The new music that Tayisha Busay unveiled Friday is as good as anything on the Shock-Woo! EP and I hope that we are able to get a full album from them within a year or so.

Lionshare performs @ Glasslands
Lionshare performs @ Glasslands
Lionshare performs @ Glasslands
Lionshare has greatly improved, but it’s still not good. Not yet. I get what’s going on and I’m sympathetic to their references but whereas it clicks when another artist does it, Lionshare just grates. The posturing seems forced. It falls flat instead of making my head nod and say “yeah I’m with you.” I feel like this is totally unfair because I’m having difficulty expressing why this fake lifestyle rap is any different than say the let’s be generous and call them “fictional memoirs” of other rappers.

Lionshare just never achieves that authenticity, even mundane topics reach for a swagger and the couplets never do anything new or novel.

BBU performs @ Glasslands
BBU performs @ Glasslands
BBU performs @ Glasslands
BBU performs @ Glasslands
BBU had more energy than some punk bands I’ve seen. They tore through every song they had and then some, pulling in lifts from Nirvana (“Polly”) and Refused (“New Noise”) along with Aqua but making the night their own. Their high energy music is designed around the juke, a regional full body style of dancing that one part Pop N Lock one part meth overdose; fast footed frenzy, coordinated combustions, and dropped low hip work.

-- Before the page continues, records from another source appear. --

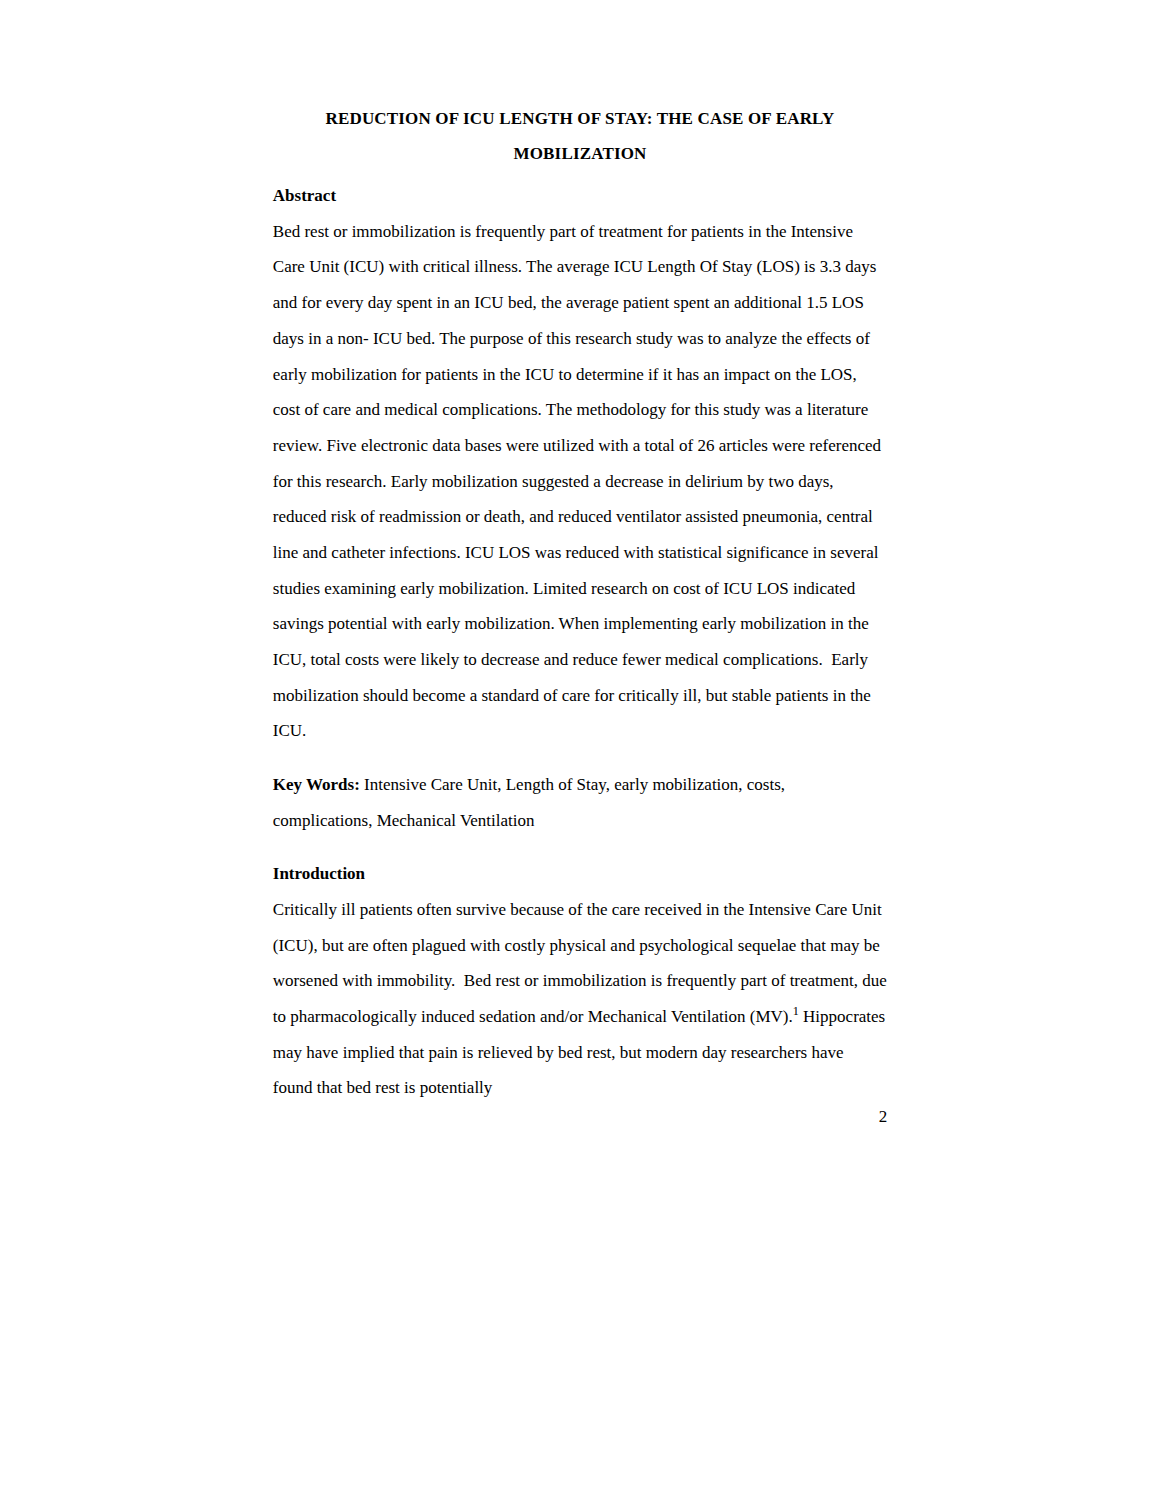REDUCTION OF ICU LENGTH OF STAY: THE CASE OF EARLY MOBILIZATION
Abstract
Bed rest or immobilization is frequently part of treatment for patients in the Intensive Care Unit (ICU) with critical illness. The average ICU Length Of Stay (LOS) is 3.3 days and for every day spent in an ICU bed, the average patient spent an additional 1.5 LOS days in a non- ICU bed. The purpose of this research study was to analyze the effects of early mobilization for patients in the ICU to determine if it has an impact on the LOS, cost of care and medical complications. The methodology for this study was a literature review. Five electronic data bases were utilized with a total of 26 articles were referenced for this research. Early mobilization suggested a decrease in delirium by two days, reduced risk of readmission or death, and reduced ventilator assisted pneumonia, central line and catheter infections. ICU LOS was reduced with statistical significance in several studies examining early mobilization. Limited research on cost of ICU LOS indicated savings potential with early mobilization. When implementing early mobilization in the ICU, total costs were likely to decrease and reduce fewer medical complications. Early mobilization should become a standard of care for critically ill, but stable patients in the ICU.
Key Words: Intensive Care Unit, Length of Stay, early mobilization, costs, complications, Mechanical Ventilation
Introduction
Critically ill patients often survive because of the care received in the Intensive Care Unit (ICU), but are often plagued with costly physical and psychological sequelae that may be worsened with immobility. Bed rest or immobilization is frequently part of treatment, due to pharmacologically induced sedation and/or Mechanical Ventilation (MV).1 Hippocrates may have implied that pain is relieved by bed rest, but modern day researchers have found that bed rest is potentially
2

Regional folk dancing at a million miles an hour, tied to tap and soft shoe tradition but so far as to be nigh unrecognizable at first glance because your first glance is full of “how do you get your body to do that?”

All three MCs were in constant motion during tracks moving from the front of the stage to the side depending on whose verse it was, and they tried to give a bit of context and education to the audience, one piece on the revolutionary edge of BBU led to the hilarious flock of white fists in the air. The over-educated children of the bourgeoisie showing revolutionary sympathies on command as though upsetting the system were as easy to do as changing your brand of soap.

The new music has me salivating to for a new release from BBU that will give the Chicagoans more excuses to tour so that I never miss them again. Just absolute wonders to behold.

Das Racist performs @ Glasslands
Das Racist performs @ Glasslands
Das Racist performs @ Glasslands
Das Racist performs @ Glasslands
Das Racist performs @ Glasslands
This crowd was probably the most clued in to Das Racist I’ve ever seen. It’s like these people were living the Shut Up, Dude lifestyle for the past five months. Every word in every bar was shouted at Victor, Himanshu and Dap while the three rapped along, moving in and out of each other’s way serpentine like the exchanges between Victor and Himashu. The antics get a bit codified if you’ve seen Das Racist. “Errrrbody say ‘white people!’ say ‘I feel weird’” and you know that Victor is going to try to pick up the monitor at some point.

The spontaneity of those acts are gone, which is unfortunate because it becomes a bit like Hitchcock’s cameo where you wait for the act rather than paying attention to what’s on stage and what’s on stage. What’s on stage is Himanshu with a pirate mask. What’s on stage is Dap’s ass in some dude’s face for a whole song. What’s on stage is Victor kissing ladies on the hand like a gentleman. What’s on stage is the abuse of the airhorn sound effect. What’s on stage is audience antagonism for the purposes of advancement of the myth of Das Racist.

Das Racist live continues to be entertaining. The personality of the three members on stage does shine through. Victor’s incurable incorrigible problem child off his meds. Himanshu’s loveable hedonism that’s almost always too cool for whatever stage he’s on. Dap’s sweat and blood that holds the whole thing in check. As steady as a metronome leading everyone through the set should Victor or Himanshu lose his way.

The flood of their voices tends to over take one another live but in the excitement and exhilaration of a Das Racist performance, it doesn’t matter, as you too are swept along to wherever they lead you. The music got you in the door, but now it’s up to them, as performers, to take you to the next step, and almost every set I’ve seen them do it, armed with nothing more than microphones, blistering wit and the dashed dreams of those who came before, pushing all three members to success.